- What is expected
From the records below, transcribe only the lines running from the one with "succulent planter: present" through the one with "smoke detector: none". Keep both of those end lines.

- Dataset records
[Start of section]

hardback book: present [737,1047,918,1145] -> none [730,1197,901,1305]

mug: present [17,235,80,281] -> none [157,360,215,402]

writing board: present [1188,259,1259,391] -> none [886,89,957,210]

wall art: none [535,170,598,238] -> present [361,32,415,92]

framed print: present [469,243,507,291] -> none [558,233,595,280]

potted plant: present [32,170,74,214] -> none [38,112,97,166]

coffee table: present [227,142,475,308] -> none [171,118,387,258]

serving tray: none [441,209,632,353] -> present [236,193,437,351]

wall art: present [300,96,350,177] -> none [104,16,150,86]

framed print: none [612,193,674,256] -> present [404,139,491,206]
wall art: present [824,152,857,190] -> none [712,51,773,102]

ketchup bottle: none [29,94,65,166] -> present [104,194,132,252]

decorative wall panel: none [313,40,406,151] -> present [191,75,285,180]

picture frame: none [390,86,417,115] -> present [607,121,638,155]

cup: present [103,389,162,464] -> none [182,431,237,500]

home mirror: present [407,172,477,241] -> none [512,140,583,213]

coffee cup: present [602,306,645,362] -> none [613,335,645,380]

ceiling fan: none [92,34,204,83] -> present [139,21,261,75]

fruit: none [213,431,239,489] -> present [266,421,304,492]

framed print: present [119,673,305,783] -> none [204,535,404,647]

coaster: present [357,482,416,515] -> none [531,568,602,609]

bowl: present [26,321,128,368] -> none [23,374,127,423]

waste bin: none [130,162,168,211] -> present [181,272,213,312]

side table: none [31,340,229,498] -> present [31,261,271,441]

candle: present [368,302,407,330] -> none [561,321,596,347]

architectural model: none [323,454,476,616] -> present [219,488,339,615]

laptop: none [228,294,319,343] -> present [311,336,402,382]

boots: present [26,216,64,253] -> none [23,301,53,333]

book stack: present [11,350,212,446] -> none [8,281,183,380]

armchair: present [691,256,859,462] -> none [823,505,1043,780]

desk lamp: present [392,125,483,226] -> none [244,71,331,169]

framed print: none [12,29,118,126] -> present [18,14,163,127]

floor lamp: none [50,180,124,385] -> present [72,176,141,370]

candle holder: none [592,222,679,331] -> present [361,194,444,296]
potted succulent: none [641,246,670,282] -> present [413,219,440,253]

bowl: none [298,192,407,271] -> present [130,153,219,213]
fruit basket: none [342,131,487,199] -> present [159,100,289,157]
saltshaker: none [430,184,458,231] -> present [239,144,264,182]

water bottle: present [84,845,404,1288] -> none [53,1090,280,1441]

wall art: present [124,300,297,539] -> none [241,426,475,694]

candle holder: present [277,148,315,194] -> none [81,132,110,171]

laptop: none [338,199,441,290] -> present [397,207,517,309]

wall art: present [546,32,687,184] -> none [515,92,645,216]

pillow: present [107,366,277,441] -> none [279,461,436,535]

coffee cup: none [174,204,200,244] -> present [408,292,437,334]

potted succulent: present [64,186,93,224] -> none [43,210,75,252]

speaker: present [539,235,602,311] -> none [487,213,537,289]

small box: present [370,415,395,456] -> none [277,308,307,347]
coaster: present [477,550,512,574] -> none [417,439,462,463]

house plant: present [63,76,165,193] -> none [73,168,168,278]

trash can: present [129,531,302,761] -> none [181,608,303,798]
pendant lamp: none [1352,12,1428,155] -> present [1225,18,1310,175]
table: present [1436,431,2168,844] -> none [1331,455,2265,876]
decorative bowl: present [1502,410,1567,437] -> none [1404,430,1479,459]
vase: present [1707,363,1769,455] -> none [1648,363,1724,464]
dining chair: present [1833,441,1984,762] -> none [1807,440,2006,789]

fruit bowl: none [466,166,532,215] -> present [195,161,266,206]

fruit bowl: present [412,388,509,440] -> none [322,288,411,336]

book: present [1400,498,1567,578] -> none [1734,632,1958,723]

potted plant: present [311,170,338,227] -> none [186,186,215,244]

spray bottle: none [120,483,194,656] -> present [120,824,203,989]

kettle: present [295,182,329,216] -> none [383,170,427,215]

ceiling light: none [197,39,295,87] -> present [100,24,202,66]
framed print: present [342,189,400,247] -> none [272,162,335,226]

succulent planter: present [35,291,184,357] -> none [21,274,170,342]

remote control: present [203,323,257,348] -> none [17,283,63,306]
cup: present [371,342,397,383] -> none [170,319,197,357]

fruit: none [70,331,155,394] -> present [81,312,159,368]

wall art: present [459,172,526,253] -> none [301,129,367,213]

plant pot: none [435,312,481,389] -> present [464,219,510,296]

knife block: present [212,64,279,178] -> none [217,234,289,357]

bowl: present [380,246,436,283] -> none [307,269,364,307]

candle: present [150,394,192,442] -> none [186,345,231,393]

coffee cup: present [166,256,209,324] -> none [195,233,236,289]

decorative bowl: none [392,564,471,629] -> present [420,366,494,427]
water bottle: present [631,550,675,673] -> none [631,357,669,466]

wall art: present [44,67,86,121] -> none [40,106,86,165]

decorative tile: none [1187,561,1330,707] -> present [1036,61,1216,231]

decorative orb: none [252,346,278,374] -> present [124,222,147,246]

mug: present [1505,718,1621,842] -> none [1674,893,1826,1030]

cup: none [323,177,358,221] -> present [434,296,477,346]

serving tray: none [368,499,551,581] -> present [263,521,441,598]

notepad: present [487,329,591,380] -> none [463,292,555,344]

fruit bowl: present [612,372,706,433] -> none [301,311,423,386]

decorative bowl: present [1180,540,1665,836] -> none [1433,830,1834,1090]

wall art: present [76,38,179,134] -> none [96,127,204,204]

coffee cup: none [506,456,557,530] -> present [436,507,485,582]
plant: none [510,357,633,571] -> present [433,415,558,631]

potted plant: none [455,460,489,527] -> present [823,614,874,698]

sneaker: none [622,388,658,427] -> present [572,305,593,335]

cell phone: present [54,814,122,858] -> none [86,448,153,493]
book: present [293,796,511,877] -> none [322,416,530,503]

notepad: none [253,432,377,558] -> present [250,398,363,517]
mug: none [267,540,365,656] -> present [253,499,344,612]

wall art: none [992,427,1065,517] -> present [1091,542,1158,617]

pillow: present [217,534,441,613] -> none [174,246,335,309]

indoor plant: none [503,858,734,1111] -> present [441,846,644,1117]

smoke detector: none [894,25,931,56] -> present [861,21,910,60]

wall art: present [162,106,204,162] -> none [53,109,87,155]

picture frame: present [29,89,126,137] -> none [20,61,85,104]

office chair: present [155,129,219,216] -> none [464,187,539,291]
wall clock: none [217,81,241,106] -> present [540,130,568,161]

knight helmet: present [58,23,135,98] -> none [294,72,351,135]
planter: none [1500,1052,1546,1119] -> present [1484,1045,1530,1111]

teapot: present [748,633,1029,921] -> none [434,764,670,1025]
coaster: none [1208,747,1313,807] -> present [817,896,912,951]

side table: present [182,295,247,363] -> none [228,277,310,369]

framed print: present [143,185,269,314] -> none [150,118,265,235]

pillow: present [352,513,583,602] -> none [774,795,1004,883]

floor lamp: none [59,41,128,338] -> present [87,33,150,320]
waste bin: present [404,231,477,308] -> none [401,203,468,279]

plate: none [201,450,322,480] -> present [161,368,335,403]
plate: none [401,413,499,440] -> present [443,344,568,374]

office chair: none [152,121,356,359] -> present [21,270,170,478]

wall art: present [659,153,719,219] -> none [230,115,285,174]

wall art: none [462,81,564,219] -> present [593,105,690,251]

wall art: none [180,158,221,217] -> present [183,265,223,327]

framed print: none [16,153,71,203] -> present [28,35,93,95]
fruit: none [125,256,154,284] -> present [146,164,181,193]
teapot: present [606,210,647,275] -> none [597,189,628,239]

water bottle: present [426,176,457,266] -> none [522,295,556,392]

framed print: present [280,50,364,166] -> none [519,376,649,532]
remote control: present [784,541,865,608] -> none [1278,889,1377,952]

[End of section]

- Answer for this exercise
succulent planter: present [35,291,184,357] -> none [21,274,170,342]

remote control: present [203,323,257,348] -> none [17,283,63,306]
cup: present [371,342,397,383] -> none [170,319,197,357]

fruit: none [70,331,155,394] -> present [81,312,159,368]

wall art: present [459,172,526,253] -> none [301,129,367,213]

plant pot: none [435,312,481,389] -> present [464,219,510,296]

knife block: present [212,64,279,178] -> none [217,234,289,357]

bowl: present [380,246,436,283] -> none [307,269,364,307]

candle: present [150,394,192,442] -> none [186,345,231,393]

coffee cup: present [166,256,209,324] -> none [195,233,236,289]

decorative bowl: none [392,564,471,629] -> present [420,366,494,427]
water bottle: present [631,550,675,673] -> none [631,357,669,466]

wall art: present [44,67,86,121] -> none [40,106,86,165]

decorative tile: none [1187,561,1330,707] -> present [1036,61,1216,231]

decorative orb: none [252,346,278,374] -> present [124,222,147,246]

mug: present [1505,718,1621,842] -> none [1674,893,1826,1030]

cup: none [323,177,358,221] -> present [434,296,477,346]

serving tray: none [368,499,551,581] -> present [263,521,441,598]

notepad: present [487,329,591,380] -> none [463,292,555,344]

fruit bowl: present [612,372,706,433] -> none [301,311,423,386]

decorative bowl: present [1180,540,1665,836] -> none [1433,830,1834,1090]

wall art: present [76,38,179,134] -> none [96,127,204,204]

coffee cup: none [506,456,557,530] -> present [436,507,485,582]
plant: none [510,357,633,571] -> present [433,415,558,631]

potted plant: none [455,460,489,527] -> present [823,614,874,698]

sneaker: none [622,388,658,427] -> present [572,305,593,335]

cell phone: present [54,814,122,858] -> none [86,448,153,493]
book: present [293,796,511,877] -> none [322,416,530,503]

notepad: none [253,432,377,558] -> present [250,398,363,517]
mug: none [267,540,365,656] -> present [253,499,344,612]

wall art: none [992,427,1065,517] -> present [1091,542,1158,617]

pillow: present [217,534,441,613] -> none [174,246,335,309]

indoor plant: none [503,858,734,1111] -> present [441,846,644,1117]

smoke detector: none [894,25,931,56] -> present [861,21,910,60]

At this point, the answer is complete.